Hoff Kendall, Ding Xun, Carter Lucas, Duque John, Lin Ju-Yu, Dung Samantha, Singh Priyanka, Sun Jiayi, Crnogorac Filip, Swaminathan Radha, Alden Emily N, Zhu Xuechen, Shimada Ryota, Posavi Marijan, Hull Noah, Dinwiddie Darrell, Halasz Adam M, McGall Glenn, Zhou Wei, Edwards Jeremy S
Centrillion Technologies, Palo Alto, California 94303, United States.
Department of Chemistry and Chemical Biology, University of New Mexico, Albuquerque, New Mexico 87131, United States.
Langmuir. 2021 Apr 27;37(16):4763-4771. doi: 10.1021/acs.langmuir.0c02927. Epub 2021 Apr 13.

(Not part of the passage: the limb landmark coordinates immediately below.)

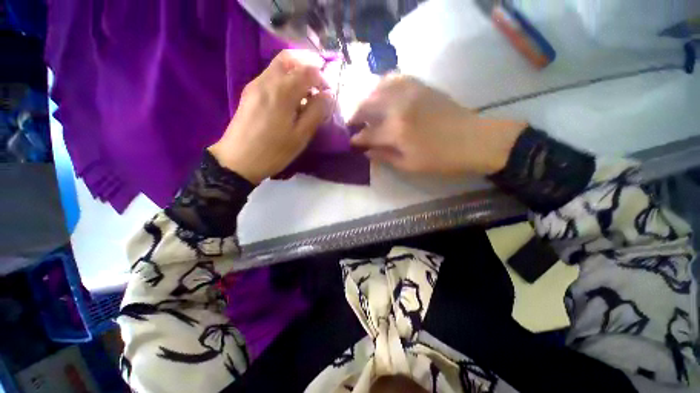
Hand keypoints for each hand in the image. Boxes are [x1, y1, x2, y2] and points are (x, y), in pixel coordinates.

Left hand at [209, 50, 333, 183]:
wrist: (238, 160)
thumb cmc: (274, 151)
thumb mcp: (300, 136)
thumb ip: (316, 113)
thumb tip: (328, 95)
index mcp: (282, 92)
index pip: (307, 71)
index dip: (322, 79)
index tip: (328, 95)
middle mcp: (267, 81)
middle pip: (289, 58)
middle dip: (307, 66)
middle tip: (318, 84)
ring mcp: (255, 85)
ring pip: (278, 66)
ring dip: (296, 73)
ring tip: (306, 93)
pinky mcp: (249, 93)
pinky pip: (270, 76)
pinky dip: (284, 79)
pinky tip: (290, 98)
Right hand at [349, 75, 525, 175]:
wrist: (473, 140)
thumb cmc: (440, 159)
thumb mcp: (409, 165)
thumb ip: (384, 156)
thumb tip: (366, 151)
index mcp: (396, 130)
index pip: (367, 133)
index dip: (357, 139)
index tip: (351, 142)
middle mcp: (399, 105)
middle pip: (367, 105)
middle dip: (355, 115)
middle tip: (352, 124)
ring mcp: (410, 91)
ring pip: (377, 87)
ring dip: (366, 98)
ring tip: (365, 109)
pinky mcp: (420, 85)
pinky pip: (395, 77)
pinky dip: (383, 85)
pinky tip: (382, 93)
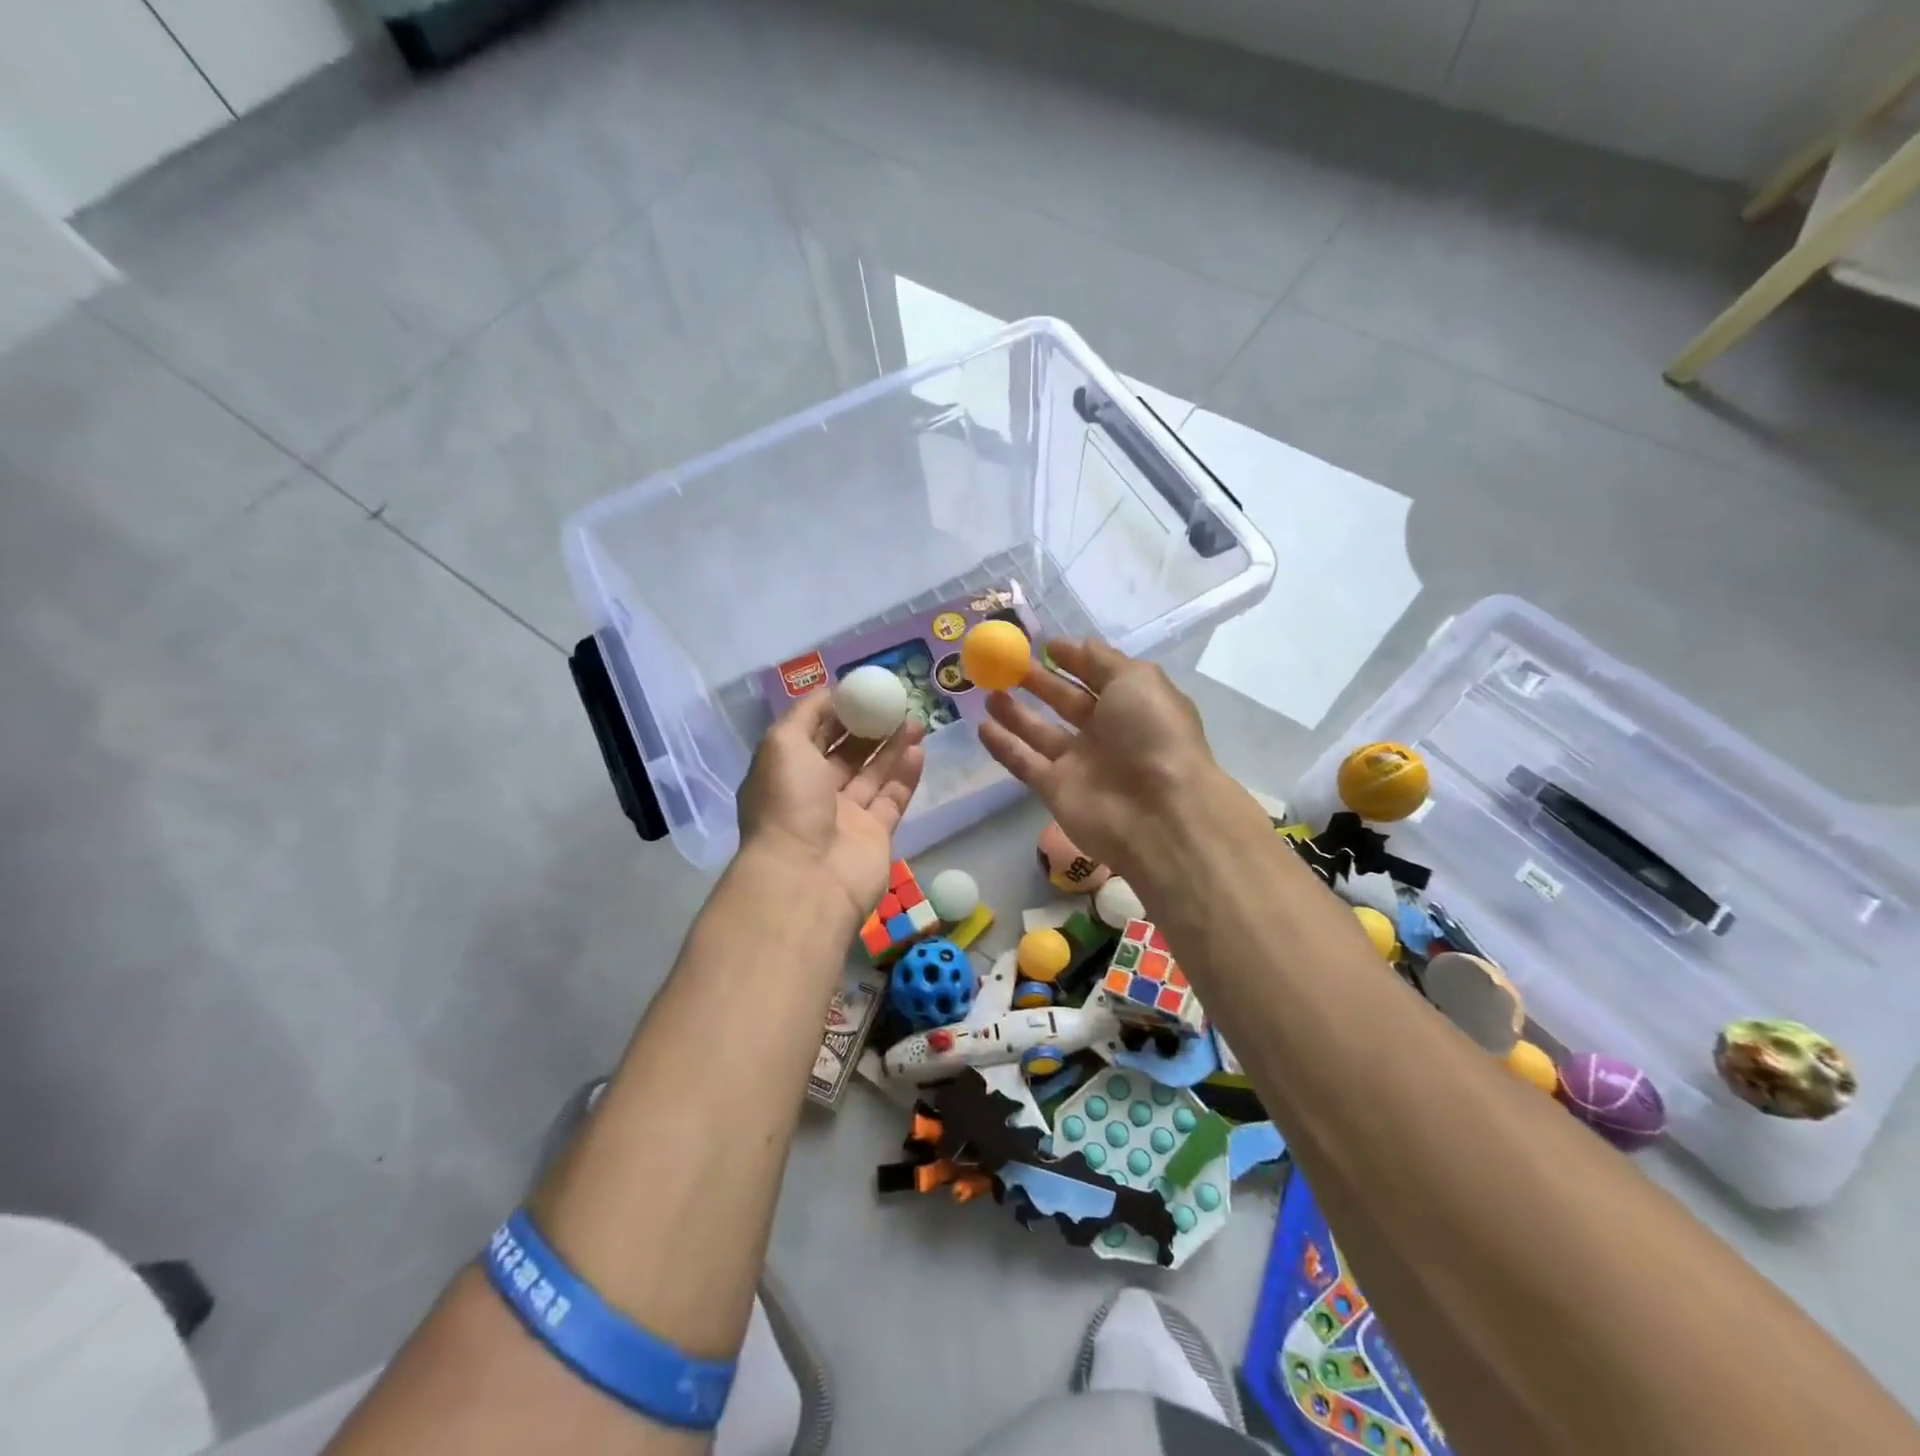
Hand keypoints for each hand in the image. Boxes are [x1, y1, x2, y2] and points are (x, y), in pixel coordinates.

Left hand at [737, 691, 925, 921]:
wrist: (807, 877)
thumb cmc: (789, 802)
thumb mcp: (782, 743)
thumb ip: (807, 713)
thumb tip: (833, 693)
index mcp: (785, 771)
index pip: (813, 734)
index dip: (838, 711)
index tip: (865, 691)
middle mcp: (813, 793)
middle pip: (846, 752)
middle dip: (870, 726)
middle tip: (898, 703)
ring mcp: (846, 816)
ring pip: (873, 773)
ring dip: (893, 746)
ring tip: (916, 720)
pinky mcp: (875, 835)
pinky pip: (892, 798)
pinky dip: (905, 774)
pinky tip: (919, 750)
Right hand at [977, 639, 1228, 880]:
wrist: (1156, 813)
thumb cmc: (1151, 735)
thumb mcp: (1136, 680)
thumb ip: (1103, 661)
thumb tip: (1078, 644)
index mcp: (1133, 704)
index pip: (1098, 676)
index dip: (1074, 660)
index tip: (1044, 645)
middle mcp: (1107, 733)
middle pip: (1066, 702)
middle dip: (1038, 682)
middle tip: (1005, 663)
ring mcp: (1080, 763)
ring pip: (1041, 732)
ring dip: (1015, 712)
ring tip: (987, 690)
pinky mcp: (1056, 790)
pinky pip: (1024, 762)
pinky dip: (1004, 746)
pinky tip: (981, 726)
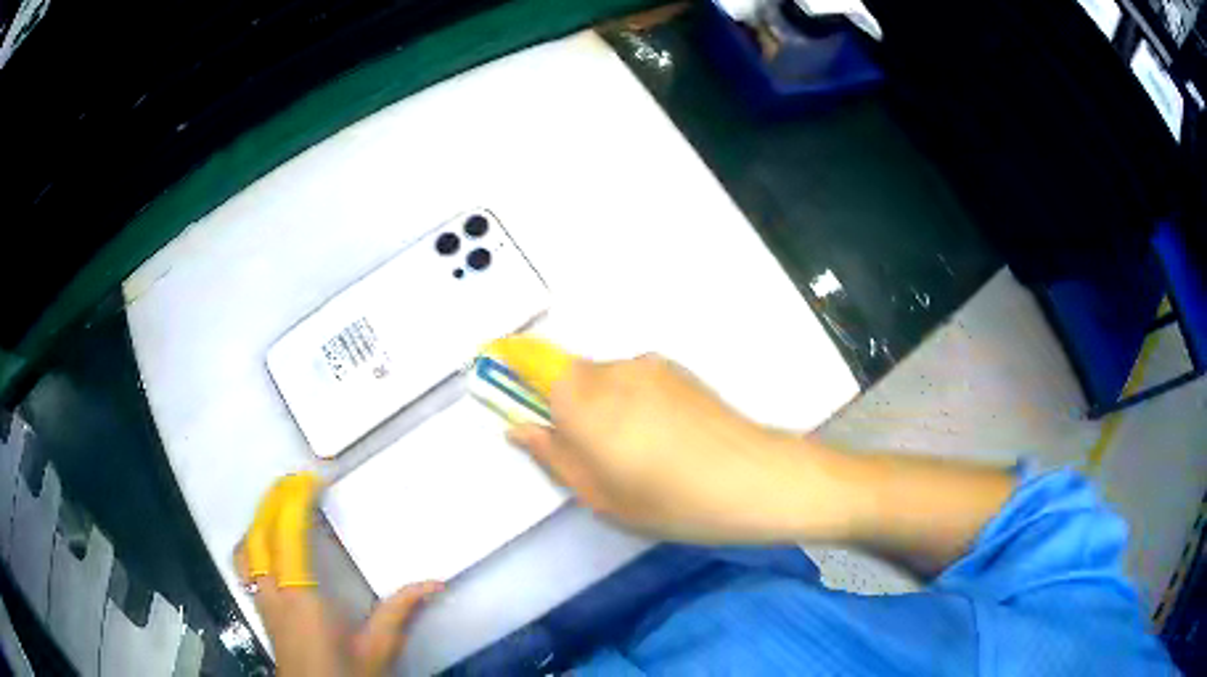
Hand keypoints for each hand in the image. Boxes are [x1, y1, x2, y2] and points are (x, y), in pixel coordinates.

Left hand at [234, 473, 442, 675]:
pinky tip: (266, 542)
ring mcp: (261, 599)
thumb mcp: (378, 649)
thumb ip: (400, 613)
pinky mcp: (259, 607)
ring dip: (260, 517)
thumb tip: (435, 582)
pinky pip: (245, 563)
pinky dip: (252, 541)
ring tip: (280, 504)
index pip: (288, 536)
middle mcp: (274, 591)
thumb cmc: (346, 675)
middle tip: (296, 480)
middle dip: (275, 500)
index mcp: (302, 598)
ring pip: (247, 546)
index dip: (294, 502)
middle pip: (261, 533)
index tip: (311, 481)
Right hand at [502, 340, 1014, 575]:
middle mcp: (613, 369)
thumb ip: (553, 455)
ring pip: (604, 379)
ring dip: (601, 408)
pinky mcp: (680, 372)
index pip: (531, 364)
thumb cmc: (672, 500)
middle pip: (569, 375)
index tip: (507, 386)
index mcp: (585, 398)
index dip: (513, 368)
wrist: (759, 480)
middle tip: (589, 456)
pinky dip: (630, 404)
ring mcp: (651, 366)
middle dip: (565, 407)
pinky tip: (662, 442)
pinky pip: (635, 381)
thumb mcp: (601, 495)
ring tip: (634, 456)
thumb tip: (518, 426)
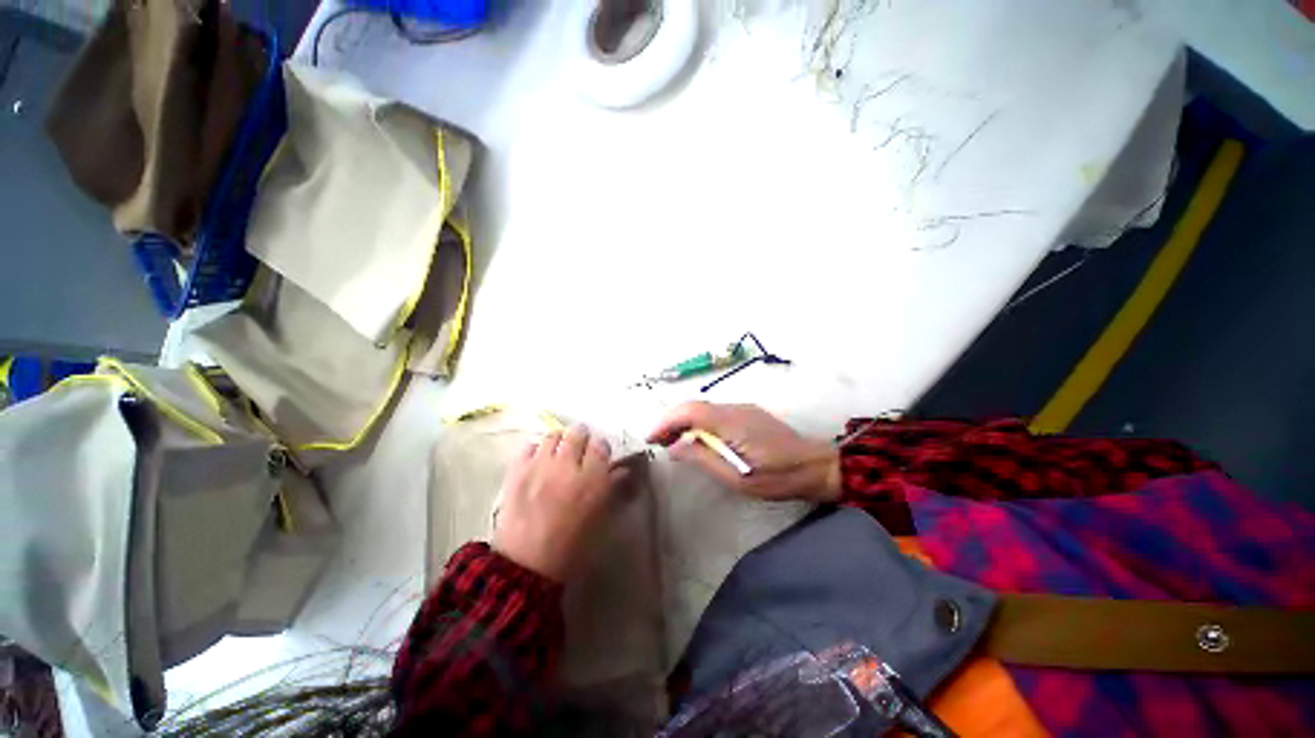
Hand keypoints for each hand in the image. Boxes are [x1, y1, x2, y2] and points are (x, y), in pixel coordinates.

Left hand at [493, 424, 625, 582]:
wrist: (526, 566)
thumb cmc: (572, 548)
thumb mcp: (602, 521)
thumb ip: (614, 490)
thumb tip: (623, 470)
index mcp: (592, 480)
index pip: (601, 446)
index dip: (601, 449)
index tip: (600, 456)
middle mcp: (568, 466)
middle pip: (578, 434)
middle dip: (582, 438)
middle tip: (580, 450)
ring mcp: (540, 466)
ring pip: (553, 435)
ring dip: (559, 441)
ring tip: (558, 453)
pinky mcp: (517, 471)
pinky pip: (528, 446)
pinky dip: (536, 450)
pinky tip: (538, 462)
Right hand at [647, 402, 840, 502]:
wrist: (817, 466)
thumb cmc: (778, 477)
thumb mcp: (737, 477)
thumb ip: (703, 458)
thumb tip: (675, 447)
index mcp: (730, 422)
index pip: (689, 411)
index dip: (666, 421)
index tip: (650, 438)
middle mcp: (734, 408)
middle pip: (693, 406)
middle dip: (671, 421)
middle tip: (658, 442)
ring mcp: (743, 409)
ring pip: (703, 408)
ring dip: (684, 421)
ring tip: (672, 442)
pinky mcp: (748, 414)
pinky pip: (715, 414)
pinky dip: (699, 423)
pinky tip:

SARS-CoV-2 has infected over 128 million people worldwide, and until a vaccine is developed and widely disseminated, vigilant testing and contact tracing are the most effective ways to slow the spread of COVID-19. Typical clinical testing only confirms the presence or absence of the virus, but rather, a simple and rapid testing procedure that sequences the entire genome would be impactful and allow for tracing the spread of the virus and variants, as well as the appearance of new variants. However, traditional short read sequencing methods are time consuming and expensive. Herein, we describe a tiled genome array that we developed for rapid and inexpensive full viral genome resequencing, and we have applied our SARS-CoV-2-specific genome tiling array to rapidly and accurately resequence the viral genome from eight clinical samples. We have resequenced eight samples acquired from patients in Wyoming that tested positive for SARS-CoV-2. We were ultimately able to sequence over 95% of the genome of each sample with greater than 99.9% average accuracy.
严重急性呼吸综合征冠状病毒2(SARS-CoV-2)已在全球感染了超过1.28亿人,在疫苗研发并广泛普及之前,严格的检测和接触者追踪是减缓新冠病毒传播的最有效方法。典型的临床检测仅能确认病毒的存在与否,而一种对整个基因组进行测序的简单快速检测程序将具有重要意义,能够追踪病毒及其变种的传播情况以及新变种的出现。然而,传统的短读长测序方法既耗时又昂贵。在此,我们描述了一种为快速且低成本的全病毒基因组重测序而开发的平铺基因组阵列,并且我们已将我们的SARS-CoV-2特异性基因组平铺阵列应用于对八个临床样本中的病毒基因组进行快速准确的重测序。我们对从怀俄明州检测出SARS-CoV-2呈阳性的患者身上采集的八个样本进行了重测序。最终,我们能够对每个样本超过95%的基因组进行测序,平均准确率超过99.9%。